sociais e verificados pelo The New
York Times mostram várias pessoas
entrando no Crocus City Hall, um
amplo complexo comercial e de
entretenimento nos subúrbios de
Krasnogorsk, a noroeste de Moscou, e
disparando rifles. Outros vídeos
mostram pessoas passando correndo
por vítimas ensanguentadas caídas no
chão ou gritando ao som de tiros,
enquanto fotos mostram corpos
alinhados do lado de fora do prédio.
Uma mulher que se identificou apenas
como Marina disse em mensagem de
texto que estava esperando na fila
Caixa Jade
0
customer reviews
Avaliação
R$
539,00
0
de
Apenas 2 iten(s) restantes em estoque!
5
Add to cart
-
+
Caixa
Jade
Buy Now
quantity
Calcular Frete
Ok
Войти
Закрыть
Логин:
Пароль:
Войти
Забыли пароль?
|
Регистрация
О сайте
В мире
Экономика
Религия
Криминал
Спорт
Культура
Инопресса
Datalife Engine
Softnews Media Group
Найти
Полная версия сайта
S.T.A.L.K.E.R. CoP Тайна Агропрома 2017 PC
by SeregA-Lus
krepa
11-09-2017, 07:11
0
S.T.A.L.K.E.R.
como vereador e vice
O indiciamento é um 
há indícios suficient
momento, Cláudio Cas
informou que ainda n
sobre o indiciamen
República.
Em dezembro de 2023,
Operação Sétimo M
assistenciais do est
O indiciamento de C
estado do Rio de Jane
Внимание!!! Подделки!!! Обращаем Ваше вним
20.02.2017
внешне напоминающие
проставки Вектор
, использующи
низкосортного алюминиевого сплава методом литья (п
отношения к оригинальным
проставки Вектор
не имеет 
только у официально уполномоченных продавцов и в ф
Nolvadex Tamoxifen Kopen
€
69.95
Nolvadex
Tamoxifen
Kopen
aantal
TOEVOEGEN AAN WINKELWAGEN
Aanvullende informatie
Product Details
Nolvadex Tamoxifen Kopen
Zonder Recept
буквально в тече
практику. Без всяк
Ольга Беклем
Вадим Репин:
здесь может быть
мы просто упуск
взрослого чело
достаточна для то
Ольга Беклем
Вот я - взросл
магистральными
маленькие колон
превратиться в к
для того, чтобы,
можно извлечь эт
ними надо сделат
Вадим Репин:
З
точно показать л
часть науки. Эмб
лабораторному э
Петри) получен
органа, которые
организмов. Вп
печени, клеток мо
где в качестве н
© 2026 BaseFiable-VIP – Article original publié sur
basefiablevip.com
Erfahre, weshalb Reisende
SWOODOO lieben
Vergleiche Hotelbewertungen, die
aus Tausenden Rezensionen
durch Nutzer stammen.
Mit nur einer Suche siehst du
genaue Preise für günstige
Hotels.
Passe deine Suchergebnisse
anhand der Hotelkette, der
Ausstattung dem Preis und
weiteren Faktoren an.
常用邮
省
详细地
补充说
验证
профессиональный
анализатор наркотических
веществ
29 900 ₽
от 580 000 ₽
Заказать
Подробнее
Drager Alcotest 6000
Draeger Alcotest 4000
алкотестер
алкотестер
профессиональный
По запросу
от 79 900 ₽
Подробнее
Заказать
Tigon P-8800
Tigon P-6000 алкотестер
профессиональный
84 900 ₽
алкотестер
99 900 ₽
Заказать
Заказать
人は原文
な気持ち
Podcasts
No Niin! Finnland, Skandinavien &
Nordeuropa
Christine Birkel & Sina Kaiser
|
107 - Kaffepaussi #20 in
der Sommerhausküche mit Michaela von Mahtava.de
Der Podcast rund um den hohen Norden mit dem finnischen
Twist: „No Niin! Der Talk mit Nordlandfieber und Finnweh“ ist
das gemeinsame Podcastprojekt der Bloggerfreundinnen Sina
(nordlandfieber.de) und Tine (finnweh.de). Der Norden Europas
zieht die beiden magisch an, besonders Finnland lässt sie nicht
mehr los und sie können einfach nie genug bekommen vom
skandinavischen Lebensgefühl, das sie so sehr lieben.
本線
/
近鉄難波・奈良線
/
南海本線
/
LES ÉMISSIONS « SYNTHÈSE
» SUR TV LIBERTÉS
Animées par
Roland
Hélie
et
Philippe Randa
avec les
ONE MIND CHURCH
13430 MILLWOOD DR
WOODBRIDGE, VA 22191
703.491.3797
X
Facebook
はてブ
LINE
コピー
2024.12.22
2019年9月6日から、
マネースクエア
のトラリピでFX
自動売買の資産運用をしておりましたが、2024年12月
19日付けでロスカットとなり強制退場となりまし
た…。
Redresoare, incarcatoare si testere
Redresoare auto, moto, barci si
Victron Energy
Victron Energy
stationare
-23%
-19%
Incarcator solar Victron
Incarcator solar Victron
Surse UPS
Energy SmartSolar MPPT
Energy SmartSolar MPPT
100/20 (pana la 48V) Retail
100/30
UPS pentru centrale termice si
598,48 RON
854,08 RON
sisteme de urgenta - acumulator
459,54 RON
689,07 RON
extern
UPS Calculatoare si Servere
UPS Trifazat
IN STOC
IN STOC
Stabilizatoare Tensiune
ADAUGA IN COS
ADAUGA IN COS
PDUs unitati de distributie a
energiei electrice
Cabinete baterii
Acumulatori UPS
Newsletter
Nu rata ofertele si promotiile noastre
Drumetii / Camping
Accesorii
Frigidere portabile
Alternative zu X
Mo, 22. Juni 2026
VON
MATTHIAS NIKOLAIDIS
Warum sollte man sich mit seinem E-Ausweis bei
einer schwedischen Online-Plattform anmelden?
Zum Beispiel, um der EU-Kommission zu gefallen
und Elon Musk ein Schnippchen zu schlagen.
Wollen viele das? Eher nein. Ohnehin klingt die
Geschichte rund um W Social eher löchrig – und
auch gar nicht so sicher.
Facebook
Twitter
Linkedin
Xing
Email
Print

+++++

Problem details: Exactly repeat the lines above, from the opening line through the one with "como Marina disse em mensagem de", and include nothing else.

Answer below:
sociais e verificados pelo The New
York Times mostram várias pessoas
entrando no Crocus City Hall, um
amplo complexo comercial e de
entretenimento nos subúrbios de
Krasnogorsk, a noroeste de Moscou, e
disparando rifles. Outros vídeos
mostram pessoas passando correndo
por vítimas ensanguentadas caídas no
chão ou gritando ao som de tiros,
enquanto fotos mostram corpos
alinhados do lado de fora do prédio.
Uma mulher que se identificou apenas
como Marina disse em mensagem de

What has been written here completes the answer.